(Listed records)
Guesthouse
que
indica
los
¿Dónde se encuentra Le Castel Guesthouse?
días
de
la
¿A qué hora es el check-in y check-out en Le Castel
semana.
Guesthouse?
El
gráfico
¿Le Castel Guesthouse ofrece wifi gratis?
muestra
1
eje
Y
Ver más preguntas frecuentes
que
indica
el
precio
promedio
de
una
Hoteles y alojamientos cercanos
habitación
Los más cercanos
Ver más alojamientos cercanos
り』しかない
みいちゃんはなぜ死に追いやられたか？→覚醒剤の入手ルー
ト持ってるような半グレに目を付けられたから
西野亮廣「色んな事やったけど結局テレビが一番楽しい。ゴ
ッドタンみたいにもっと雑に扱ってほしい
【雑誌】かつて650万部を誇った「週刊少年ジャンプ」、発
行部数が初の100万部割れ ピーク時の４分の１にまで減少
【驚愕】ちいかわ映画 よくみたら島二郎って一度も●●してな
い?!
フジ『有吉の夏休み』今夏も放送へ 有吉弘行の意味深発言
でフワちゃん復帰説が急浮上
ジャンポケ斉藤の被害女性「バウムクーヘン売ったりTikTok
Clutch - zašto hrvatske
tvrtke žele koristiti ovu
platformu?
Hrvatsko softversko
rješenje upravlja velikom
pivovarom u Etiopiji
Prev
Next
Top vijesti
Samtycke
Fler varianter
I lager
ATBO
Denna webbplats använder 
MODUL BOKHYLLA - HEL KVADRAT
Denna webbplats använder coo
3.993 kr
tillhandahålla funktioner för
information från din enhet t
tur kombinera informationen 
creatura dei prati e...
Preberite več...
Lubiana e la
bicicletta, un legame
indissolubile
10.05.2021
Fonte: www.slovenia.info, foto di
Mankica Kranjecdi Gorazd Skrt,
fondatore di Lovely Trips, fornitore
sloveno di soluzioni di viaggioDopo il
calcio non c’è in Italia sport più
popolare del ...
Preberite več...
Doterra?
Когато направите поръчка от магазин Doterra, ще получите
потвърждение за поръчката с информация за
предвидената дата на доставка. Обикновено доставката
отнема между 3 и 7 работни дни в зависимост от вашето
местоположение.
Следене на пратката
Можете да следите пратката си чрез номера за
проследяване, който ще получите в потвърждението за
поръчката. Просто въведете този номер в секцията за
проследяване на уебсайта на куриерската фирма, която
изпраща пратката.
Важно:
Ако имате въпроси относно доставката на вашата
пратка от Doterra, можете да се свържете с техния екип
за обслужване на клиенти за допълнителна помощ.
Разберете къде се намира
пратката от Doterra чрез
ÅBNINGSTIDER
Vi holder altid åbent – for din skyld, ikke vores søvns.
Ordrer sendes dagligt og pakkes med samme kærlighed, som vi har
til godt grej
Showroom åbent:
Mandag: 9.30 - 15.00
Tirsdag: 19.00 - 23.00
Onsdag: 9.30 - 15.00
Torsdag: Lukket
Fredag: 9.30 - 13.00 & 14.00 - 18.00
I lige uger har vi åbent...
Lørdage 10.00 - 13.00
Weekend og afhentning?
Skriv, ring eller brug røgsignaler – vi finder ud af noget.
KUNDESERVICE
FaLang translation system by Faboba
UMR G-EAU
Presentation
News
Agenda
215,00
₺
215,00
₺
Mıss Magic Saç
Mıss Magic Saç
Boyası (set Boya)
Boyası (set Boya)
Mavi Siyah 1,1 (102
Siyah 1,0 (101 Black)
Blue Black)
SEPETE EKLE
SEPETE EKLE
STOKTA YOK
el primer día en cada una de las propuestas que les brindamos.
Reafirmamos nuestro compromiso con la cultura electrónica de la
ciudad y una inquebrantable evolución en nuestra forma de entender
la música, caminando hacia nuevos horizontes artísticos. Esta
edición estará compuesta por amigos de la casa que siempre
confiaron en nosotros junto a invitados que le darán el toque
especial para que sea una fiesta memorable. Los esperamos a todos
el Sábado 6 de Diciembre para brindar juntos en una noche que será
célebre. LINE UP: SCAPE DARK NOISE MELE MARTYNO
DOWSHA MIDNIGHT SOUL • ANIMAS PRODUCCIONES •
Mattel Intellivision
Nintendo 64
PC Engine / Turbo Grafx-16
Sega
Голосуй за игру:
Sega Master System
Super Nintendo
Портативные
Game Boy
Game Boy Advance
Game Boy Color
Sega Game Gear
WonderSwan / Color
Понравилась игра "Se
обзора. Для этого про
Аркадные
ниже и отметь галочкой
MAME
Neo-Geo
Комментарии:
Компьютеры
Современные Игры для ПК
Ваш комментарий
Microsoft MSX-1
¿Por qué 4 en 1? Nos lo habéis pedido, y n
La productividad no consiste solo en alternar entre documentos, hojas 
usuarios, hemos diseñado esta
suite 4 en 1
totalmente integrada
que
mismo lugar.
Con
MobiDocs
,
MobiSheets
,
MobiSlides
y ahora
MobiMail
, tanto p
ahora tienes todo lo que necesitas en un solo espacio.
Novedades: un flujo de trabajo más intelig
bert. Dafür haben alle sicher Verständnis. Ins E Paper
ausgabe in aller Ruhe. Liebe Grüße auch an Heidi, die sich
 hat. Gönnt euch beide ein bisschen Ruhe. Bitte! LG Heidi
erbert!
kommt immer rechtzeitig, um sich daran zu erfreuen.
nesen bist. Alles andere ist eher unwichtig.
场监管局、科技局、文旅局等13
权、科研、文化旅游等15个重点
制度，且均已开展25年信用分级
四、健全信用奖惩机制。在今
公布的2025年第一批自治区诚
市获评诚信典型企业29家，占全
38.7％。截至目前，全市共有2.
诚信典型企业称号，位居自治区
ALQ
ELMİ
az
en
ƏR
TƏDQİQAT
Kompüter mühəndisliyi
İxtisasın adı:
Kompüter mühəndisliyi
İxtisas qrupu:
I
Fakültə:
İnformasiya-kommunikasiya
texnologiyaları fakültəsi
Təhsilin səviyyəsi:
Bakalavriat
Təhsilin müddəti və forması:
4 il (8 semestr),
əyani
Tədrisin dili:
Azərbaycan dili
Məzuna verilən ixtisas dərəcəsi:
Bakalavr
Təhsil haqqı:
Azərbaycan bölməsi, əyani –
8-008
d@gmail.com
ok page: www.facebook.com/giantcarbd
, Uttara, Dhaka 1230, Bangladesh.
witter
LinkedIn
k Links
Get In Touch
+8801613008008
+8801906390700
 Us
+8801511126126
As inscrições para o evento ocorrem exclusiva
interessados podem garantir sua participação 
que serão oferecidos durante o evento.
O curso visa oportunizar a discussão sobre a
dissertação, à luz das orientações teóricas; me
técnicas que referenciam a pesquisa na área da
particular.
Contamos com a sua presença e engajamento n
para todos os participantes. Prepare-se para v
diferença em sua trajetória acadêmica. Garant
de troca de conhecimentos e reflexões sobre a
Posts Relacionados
(End Listed records)
▶ Task description: In how many lines of the items above does the word "поръчката" appear? Reply with the number alone.

▶ Solution to this task: 2